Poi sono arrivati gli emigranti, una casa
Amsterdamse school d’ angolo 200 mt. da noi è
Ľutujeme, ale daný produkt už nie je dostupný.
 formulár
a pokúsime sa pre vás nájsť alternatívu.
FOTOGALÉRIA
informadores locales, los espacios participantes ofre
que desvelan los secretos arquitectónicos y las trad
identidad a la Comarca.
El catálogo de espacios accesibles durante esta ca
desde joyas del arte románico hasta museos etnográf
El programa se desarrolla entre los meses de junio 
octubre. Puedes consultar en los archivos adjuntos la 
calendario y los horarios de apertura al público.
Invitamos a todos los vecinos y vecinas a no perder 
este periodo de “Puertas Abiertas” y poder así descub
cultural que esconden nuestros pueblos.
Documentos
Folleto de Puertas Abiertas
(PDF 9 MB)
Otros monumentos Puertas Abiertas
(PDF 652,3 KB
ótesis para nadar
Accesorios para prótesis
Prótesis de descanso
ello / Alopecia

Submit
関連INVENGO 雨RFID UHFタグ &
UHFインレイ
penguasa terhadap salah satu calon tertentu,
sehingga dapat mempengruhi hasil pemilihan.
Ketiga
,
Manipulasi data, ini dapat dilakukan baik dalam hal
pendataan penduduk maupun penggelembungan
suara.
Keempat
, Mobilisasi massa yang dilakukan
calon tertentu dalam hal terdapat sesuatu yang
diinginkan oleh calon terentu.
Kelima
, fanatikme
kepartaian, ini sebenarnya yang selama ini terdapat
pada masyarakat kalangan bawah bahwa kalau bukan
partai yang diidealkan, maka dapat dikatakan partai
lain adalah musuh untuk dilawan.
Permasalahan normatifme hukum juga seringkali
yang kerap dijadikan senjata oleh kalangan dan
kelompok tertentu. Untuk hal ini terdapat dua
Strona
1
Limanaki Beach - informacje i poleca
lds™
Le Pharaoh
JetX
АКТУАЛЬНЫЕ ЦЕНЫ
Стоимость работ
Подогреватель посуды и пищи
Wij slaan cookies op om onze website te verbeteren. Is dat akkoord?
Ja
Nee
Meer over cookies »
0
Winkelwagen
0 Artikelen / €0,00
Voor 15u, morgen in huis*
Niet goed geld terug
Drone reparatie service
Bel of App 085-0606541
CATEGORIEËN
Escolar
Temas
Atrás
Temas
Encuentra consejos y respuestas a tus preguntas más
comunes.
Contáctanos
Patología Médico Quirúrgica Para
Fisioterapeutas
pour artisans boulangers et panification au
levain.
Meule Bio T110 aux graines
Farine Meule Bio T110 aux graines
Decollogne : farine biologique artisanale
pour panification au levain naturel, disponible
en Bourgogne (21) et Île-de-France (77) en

# # # # # # #

» **Your task**:
Return every line of the listing that has the word "dalam" in it.

» **Result of this exercise**:
Manipulasi data, ini dapat dilakukan baik dalam hal
calon tertentu dalam hal terdapat sesuatu yang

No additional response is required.